Singlet oxygen (¹O₂) plays a critical role in oxidation reactions, yet improving its reactivity with substrates remains a significant challenge. This study reports an enzyme-like bifunctional catalyst, Co–N₂O₂/NC, which can efficiently activate peroxymonosulfate (PMS) with high selectivity and nearly quantitatively generates ¹O₂ without producing other reactive oxygen species to achieve high reactivity. Notably, it significantly increases the bimolecular reaction rate constant between ¹O₂ and waterborne micropollutants, as demonstrated by the over 1400-fold enhancement in 4-chlorophenol (4-CP) oxidation compared to that in the bulk solution.

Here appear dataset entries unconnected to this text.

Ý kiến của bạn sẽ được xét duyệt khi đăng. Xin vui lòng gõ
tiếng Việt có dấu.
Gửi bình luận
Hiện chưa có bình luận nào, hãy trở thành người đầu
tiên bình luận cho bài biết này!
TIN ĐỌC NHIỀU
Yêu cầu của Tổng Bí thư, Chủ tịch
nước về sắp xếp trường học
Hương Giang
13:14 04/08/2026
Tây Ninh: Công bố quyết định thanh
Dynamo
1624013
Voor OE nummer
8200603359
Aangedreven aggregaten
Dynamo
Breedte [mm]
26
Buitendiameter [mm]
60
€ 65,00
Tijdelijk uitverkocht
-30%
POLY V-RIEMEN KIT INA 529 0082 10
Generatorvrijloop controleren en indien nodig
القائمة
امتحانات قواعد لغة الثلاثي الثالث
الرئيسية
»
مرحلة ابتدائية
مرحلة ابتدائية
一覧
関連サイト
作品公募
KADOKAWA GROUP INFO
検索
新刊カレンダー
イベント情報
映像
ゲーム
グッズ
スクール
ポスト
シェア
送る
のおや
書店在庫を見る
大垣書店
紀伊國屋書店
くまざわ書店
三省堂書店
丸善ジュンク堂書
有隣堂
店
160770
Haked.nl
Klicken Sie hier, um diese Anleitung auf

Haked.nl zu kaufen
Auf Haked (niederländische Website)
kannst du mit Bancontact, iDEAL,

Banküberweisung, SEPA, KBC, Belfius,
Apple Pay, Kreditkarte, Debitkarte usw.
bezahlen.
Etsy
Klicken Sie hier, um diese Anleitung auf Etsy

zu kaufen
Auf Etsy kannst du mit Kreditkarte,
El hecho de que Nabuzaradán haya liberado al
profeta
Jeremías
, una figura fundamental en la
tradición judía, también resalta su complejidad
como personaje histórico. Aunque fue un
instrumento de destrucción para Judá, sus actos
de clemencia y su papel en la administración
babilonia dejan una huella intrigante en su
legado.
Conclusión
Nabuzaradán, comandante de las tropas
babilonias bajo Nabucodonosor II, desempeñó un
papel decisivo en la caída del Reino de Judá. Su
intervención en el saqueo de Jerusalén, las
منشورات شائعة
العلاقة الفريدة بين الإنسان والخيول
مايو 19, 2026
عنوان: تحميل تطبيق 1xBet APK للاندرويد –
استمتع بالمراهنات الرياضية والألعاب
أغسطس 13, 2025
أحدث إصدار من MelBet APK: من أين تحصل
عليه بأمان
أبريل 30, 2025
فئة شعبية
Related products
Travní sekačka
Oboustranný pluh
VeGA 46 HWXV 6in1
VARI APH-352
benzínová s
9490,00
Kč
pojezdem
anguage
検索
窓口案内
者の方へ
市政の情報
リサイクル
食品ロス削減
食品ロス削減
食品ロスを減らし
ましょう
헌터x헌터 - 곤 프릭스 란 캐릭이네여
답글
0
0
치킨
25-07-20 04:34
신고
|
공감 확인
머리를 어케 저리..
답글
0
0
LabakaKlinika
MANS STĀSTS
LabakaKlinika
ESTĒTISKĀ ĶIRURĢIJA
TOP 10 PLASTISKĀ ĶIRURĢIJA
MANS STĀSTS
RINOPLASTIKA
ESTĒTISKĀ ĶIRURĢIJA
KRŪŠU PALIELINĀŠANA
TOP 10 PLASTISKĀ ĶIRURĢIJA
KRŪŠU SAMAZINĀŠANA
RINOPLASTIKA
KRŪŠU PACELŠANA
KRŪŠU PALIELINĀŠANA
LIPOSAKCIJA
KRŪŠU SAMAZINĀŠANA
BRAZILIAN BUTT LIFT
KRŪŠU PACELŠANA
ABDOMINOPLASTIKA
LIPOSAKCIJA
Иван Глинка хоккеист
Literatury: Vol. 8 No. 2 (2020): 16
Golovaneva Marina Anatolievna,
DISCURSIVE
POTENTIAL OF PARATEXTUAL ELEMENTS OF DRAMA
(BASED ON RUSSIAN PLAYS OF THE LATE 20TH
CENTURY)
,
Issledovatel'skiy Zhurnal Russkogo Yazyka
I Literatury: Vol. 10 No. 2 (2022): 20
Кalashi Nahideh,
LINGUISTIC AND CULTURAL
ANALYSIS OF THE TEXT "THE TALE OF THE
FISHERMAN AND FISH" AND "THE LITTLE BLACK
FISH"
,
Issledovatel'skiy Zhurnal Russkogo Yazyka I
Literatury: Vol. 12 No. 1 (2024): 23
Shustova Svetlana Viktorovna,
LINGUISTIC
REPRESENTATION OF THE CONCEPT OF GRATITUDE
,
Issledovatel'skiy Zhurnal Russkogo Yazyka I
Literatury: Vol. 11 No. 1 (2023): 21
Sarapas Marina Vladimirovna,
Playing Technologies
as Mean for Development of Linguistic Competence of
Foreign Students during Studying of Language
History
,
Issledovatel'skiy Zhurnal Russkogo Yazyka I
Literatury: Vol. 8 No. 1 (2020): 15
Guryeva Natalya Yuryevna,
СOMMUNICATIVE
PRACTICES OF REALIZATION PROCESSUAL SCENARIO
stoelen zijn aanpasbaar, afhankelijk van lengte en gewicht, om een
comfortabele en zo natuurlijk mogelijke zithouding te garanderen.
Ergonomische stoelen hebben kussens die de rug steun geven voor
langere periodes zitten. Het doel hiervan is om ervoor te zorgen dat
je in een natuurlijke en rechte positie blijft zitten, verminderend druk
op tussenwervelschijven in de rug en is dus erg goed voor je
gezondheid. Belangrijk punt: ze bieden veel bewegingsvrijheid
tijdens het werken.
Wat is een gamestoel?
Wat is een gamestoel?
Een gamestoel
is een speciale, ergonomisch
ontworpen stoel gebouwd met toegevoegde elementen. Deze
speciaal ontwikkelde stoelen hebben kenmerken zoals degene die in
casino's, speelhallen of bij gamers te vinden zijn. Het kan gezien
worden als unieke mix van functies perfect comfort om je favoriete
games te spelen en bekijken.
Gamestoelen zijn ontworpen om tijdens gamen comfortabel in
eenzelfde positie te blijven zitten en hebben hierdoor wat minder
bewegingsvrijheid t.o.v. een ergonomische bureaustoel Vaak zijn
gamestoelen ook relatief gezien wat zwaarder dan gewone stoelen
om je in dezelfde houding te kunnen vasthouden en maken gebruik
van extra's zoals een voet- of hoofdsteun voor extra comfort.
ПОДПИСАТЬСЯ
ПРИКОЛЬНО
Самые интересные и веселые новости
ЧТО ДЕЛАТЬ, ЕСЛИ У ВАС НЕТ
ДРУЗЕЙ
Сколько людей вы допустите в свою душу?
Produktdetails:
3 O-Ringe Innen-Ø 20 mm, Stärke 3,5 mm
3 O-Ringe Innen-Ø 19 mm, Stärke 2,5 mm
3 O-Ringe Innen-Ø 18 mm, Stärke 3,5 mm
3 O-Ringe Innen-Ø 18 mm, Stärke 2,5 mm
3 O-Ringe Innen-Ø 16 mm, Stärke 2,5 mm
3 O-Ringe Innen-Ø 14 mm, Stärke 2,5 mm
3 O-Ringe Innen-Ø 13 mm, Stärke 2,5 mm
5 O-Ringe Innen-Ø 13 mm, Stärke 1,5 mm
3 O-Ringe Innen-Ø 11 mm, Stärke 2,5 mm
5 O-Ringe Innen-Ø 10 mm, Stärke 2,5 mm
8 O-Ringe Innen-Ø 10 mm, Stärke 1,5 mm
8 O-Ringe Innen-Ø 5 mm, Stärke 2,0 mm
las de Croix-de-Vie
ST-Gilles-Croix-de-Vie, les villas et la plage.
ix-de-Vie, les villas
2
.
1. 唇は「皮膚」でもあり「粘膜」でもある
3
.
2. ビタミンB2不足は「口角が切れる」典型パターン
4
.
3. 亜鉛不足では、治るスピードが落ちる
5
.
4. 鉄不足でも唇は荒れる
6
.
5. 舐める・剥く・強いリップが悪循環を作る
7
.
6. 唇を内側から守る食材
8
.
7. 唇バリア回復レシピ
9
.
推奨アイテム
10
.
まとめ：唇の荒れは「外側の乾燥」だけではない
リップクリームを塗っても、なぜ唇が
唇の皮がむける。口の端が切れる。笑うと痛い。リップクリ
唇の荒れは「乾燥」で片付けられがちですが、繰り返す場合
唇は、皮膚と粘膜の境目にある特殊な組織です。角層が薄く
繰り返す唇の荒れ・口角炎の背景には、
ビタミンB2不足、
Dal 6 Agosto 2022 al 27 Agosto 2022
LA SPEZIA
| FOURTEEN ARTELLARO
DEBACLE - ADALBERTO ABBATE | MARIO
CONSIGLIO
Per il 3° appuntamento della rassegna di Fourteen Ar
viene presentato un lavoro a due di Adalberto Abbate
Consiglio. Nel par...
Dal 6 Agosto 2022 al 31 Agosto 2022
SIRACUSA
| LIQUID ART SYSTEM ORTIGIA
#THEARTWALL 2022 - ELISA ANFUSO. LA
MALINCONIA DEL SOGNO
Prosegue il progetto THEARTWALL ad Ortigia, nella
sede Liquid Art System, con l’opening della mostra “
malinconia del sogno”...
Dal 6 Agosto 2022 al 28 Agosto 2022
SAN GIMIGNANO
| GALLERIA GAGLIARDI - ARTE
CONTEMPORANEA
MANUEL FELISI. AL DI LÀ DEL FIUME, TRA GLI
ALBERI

Enzyme-like catalytic kinetics were observed, with N-sites of the N-doped carbon support serving for activating 4-CP via interfacial electronic interactions, while Co activates PMS to generate ¹O₂. The interfacial charge transfer lowers the energy barrier for ¹O₂ to approach the aromatic ring of 4-CP, which is the rate-limiting step in the oxygenation reaction. Our findings lay the foundation and offer guidance for designing catalysts that facilitate the efficient generation and use of ¹O₂, expanding its application to a broader range of oxidation processes.

Abstract Image

查看原文本刊更多论文

在类酶双功能单原子催化剂界面上促进微污染物的单线态氧氧化

单线态氧（1O2）在氧化反应中起着至关重要的作用，但提高其与底物的反应活性仍然是一个重大挑战。本研究报道了一种酶样双功能催化剂Co-N2O2 /NC，该催化剂能高效、高选择性地激活过氧单硫酸根（PMS），几乎定量地生成1O2，而不产生其他活性氧，达到高反应活性。值得注意的是，它显著提高了1O2与水性微污染物之间的双分子反应速率常数，4-氯酚（4-CP）的氧化能力比在本体溶液中提高了1400倍以上。观察到类酶催化动力学，n掺杂碳载体的n位通过界面电子相互作用激活4-CP，而Co激活PMS生成1O2。界面电荷转移降低了1O2接近4-CP芳环的能垒，这是氧合反应的限速步骤。我们的研究结果为设计高效生成和利用1O2的催化剂奠定了基础，并为其在更广泛的氧化过程中的应用提供了指导。

本文章由计算机程序翻译，如有差异，请以英文原文为准。

求助全文

约1分钟内获得全文求助全文

来源期刊

ACS Catalysis CHEMISTRY, PHYSICAL-

CiteScore

20.80

自引率

6.20%

发文量

1253

审稿时长

1.5 months

期刊介绍： ACS Catalysis is an esteemed journal that publishes original research in the fields of heterogeneous catalysis, molecular catalysis, and biocatalysis. It offers broad coverage across diverse areas such as life sciences, organometallics and synthesis, photochemistry and electrochemistry, drug discovery and synthesis, materials science, environmental protection, polymer discovery and synthesis, and energy and fuels. The scope of the journal is to showcase innovative work in various aspects of catalysis. This includes new reactions and novel synthetic approaches utilizing known catalysts, the discovery or modification of new catalysts, elucidation of catalytic mechanisms through cutting-edge investigations, practical enhancements of existing processes, as well as conceptual advances in the field. Contributions to ACS Catalysis can encompass both experimental and theoretical research focused on catalytic molecules, macromolecules, and materials that exhibit catalytic turnover.